The on-board memory controller is a large part of the AMD performance
advantage - see Keith about latency.
🙂 Hypertransport is the one beloved patriot I
see in AMD's strategy: the roadmap shows it stuck at 1000MHz well into 2006
and no sign of a ramp up at all. I don't think they can afford that.
>>Now they've welcomed
>>nVidia to their "platform" gambit since they can't do that bit themselves -
>>doomed to more failure IMO... nVidia will be gone when they realize they're
>>only allowed breadcrumbs for lunch. According to the proposed plot so far,
>>they won't get a look at the business sector anyway, since they'll be a
>>"different image".Ô_ô
>>
>>The success stories are starting to roll in Robert: The Weather Channel,
>>Bell Helicopter, Verisign and of course M$ themselves love Opteron with the
>>huge successes in the MSN server farm and MS Treasury. When the principle
>>OS vendor endorses the hardware, especially for big-time server ops, that
>>really counts. What some Weary Willie in IT or management thinks right now
>>doesn't matter - those people are malleable or replaceable.
>
>Hadn't heard about the MSN server farm. I've been pondering the
>Apple/Intel deal. I guess we'll find out what that's really about,
>but if Apple puts OS X on x86, that makes Apple a direct competitor
>for Microsoft. There are only two reasons for Apple not to be an
>aggressive competitor that I can think of: Microsoft Office and money.
>I don't know what to say about Microsoft Office, but, with Intel on
>the team, money shouldn't be a problem.
For the kind of money involved, I don't see that Intel would care much but
if Apple thinks they can do the transition, I'm going have to seriously
look at the correct point to dump some Apple stock I bought ~15 years
ago.
🙂
What seems the least credible part of the Apple rumors is that they would
openly talk of phasing out the IBM Power chips; a much better tactic, if
Intel is to be a part of their strategy, would be to talk of parallel lines
of systems for the foreseeable future. In fact it could be that they are
looking at Intel as a CPU supplier for some new consumer appliance - they
*are* an appliance innovator more than anything else.

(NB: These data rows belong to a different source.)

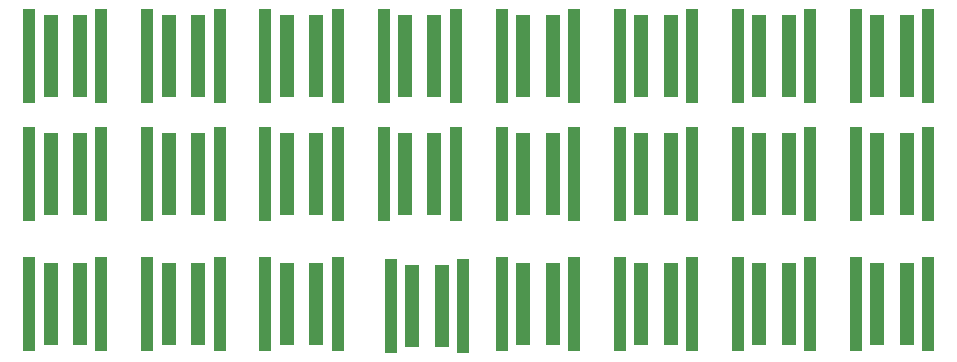
<source format=gbp>
G04*
G04 #@! TF.GenerationSoftware,Altium Limited,Altium Designer,20.2.6 (244)*
G04*
G04 Layer_Color=128*
%FSLAX25Y25*%
%MOIN*%
G70*
G04*
G04 #@! TF.SameCoordinates,E8620A35-0D5A-4ADE-AEDE-EDBF8206D9B1*
G04*
G04*
G04 #@! TF.FilePolarity,Positive*
G04*
G01*
G75*
%ADD30R,0.04900X0.27600*%
%ADD31R,0.04300X0.31500*%
D30*
X394685Y262244D02*
D03*
X384842D02*
D03*
X394685Y218937D02*
D03*
X384842D02*
D03*
X276575Y262244D02*
D03*
X266732D02*
D03*
X276575Y218937D02*
D03*
X266732D02*
D03*
X237205D02*
D03*
X227362D02*
D03*
X315945Y262244D02*
D03*
X306102D02*
D03*
X315945Y301614D02*
D03*
X306102D02*
D03*
X276575D02*
D03*
X266732D02*
D03*
X237205D02*
D03*
X227362D02*
D03*
X197835Y218937D02*
D03*
X187992D02*
D03*
X237205Y262244D02*
D03*
X227362D02*
D03*
X434055Y218937D02*
D03*
X424213D02*
D03*
X434055Y262244D02*
D03*
X424213D02*
D03*
X473425Y218937D02*
D03*
X463583D02*
D03*
X394685Y301614D02*
D03*
X384842D02*
D03*
X355315D02*
D03*
X345472D02*
D03*
X473425Y262244D02*
D03*
X463583D02*
D03*
X473425Y301614D02*
D03*
X463583D02*
D03*
X434055D02*
D03*
X424213D02*
D03*
X197835Y262244D02*
D03*
X187992D02*
D03*
X197835Y301614D02*
D03*
X187992D02*
D03*
X355315Y262244D02*
D03*
X345472D02*
D03*
X318321Y218226D02*
D03*
X308478D02*
D03*
X345472Y218937D02*
D03*
X355315D02*
D03*
D31*
X377736Y262244D02*
D03*
X401791D02*
D03*
X377736Y218937D02*
D03*
X401791D02*
D03*
X259626Y262244D02*
D03*
X283681D02*
D03*
X259626Y218937D02*
D03*
X283681D02*
D03*
X220256D02*
D03*
X244311D02*
D03*
X298996Y262244D02*
D03*
X323051D02*
D03*
X298996Y301614D02*
D03*
X323051D02*
D03*
X259626D02*
D03*
X283681D02*
D03*
X220256D02*
D03*
X244311D02*
D03*
X180886Y218937D02*
D03*
X204941D02*
D03*
X220256Y262244D02*
D03*
X244311D02*
D03*
X417106Y218937D02*
D03*
X441161D02*
D03*
X417106Y262244D02*
D03*
X441161D02*
D03*
X456476Y218937D02*
D03*
X480532D02*
D03*
X377736Y301614D02*
D03*
X401791D02*
D03*
X338366D02*
D03*
X362421D02*
D03*
X456476Y262244D02*
D03*
X480532D02*
D03*
X456476Y301614D02*
D03*
X480532D02*
D03*
X417106D02*
D03*
X441161D02*
D03*
X180886Y262244D02*
D03*
X204941D02*
D03*
X180886Y301614D02*
D03*
X204941D02*
D03*
X338366Y262244D02*
D03*
X362421D02*
D03*
X301372Y218226D02*
D03*
X325427D02*
D03*
X362421Y218937D02*
D03*
X338366D02*
D03*
M02*

</source>
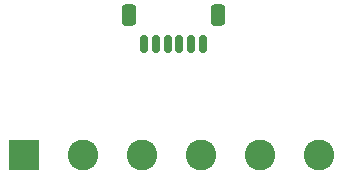
<source format=gts>
%TF.GenerationSoftware,KiCad,Pcbnew,8.0.8*%
%TF.CreationDate,2025-02-10T19:39:04-08:00*%
%TF.ProjectId,Lidar Power Adapter,4c696461-7220-4506-9f77-657220416461,rev?*%
%TF.SameCoordinates,Original*%
%TF.FileFunction,Soldermask,Top*%
%TF.FilePolarity,Negative*%
%FSLAX46Y46*%
G04 Gerber Fmt 4.6, Leading zero omitted, Abs format (unit mm)*
G04 Created by KiCad (PCBNEW 8.0.8) date 2025-02-10 19:39:04*
%MOMM*%
%LPD*%
G01*
G04 APERTURE LIST*
G04 Aperture macros list*
%AMRoundRect*
0 Rectangle with rounded corners*
0 $1 Rounding radius*
0 $2 $3 $4 $5 $6 $7 $8 $9 X,Y pos of 4 corners*
0 Add a 4 corners polygon primitive as box body*
4,1,4,$2,$3,$4,$5,$6,$7,$8,$9,$2,$3,0*
0 Add four circle primitives for the rounded corners*
1,1,$1+$1,$2,$3*
1,1,$1+$1,$4,$5*
1,1,$1+$1,$6,$7*
1,1,$1+$1,$8,$9*
0 Add four rect primitives between the rounded corners*
20,1,$1+$1,$2,$3,$4,$5,0*
20,1,$1+$1,$4,$5,$6,$7,0*
20,1,$1+$1,$6,$7,$8,$9,0*
20,1,$1+$1,$8,$9,$2,$3,0*%
G04 Aperture macros list end*
%ADD10RoundRect,0.150000X-0.150000X-0.625000X0.150000X-0.625000X0.150000X0.625000X-0.150000X0.625000X0*%
%ADD11RoundRect,0.250000X-0.350000X-0.650000X0.350000X-0.650000X0.350000X0.650000X-0.350000X0.650000X0*%
%ADD12R,2.600000X2.600000*%
%ADD13C,2.600000*%
G04 APERTURE END LIST*
D10*
%TO.C,J1*%
X146200000Y-68097800D03*
X147200000Y-68097800D03*
X148200000Y-68097800D03*
X149200000Y-68097800D03*
X150200000Y-68097800D03*
X151200000Y-68097800D03*
D11*
X144900000Y-65572800D03*
X152500000Y-65572800D03*
%TD*%
D12*
%TO.C,J2*%
X136000000Y-77500000D03*
D13*
X141000000Y-77500000D03*
X146000000Y-77500000D03*
X151000000Y-77500000D03*
X156000000Y-77500000D03*
X161000000Y-77500000D03*
%TD*%
M02*

</source>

>As to what those Wearie Willie or his ignorant boss thinks, markets
>move slowly, but they do move. From outside DEC, it sure looked as if
>DEC thought it was irreplaceable. DEC was wrong, of course, but the
>chip business has as much to do with investment capital as it has to
>do with technical excellence and it would take alot to push Intel
>aside. In the meantime, life moves on.
DEC, who latterly hated that name -- "Digital please" -- got hurt badly
because Intel stole their shiny new high-clock rate CPU technology - add in
the marketing blunders with Alpha and the fact that their service org
thought they could compete with IBM. It also seemed to take a while for
them to realize VAX was obsolete - possibly an architecture overhaul there
late 80s would have helped?
They lost their competitiveness and there *were* strong challengers in the
market - in some ways, possibly Sun got the market Digital should have had
the vision to chase... ironic that one of the founders came from Data
General.
🙂 Intel is kinda different because they don't sell directly to
their customers but if there were, e.g., a strong adversary against Dell
with a full supply of AMD CPUs, Intel could have found itself in a heap of
trouble by now after its recent missteps. That day may yet still come...
or Otellini may show Barrett up as a fumbler??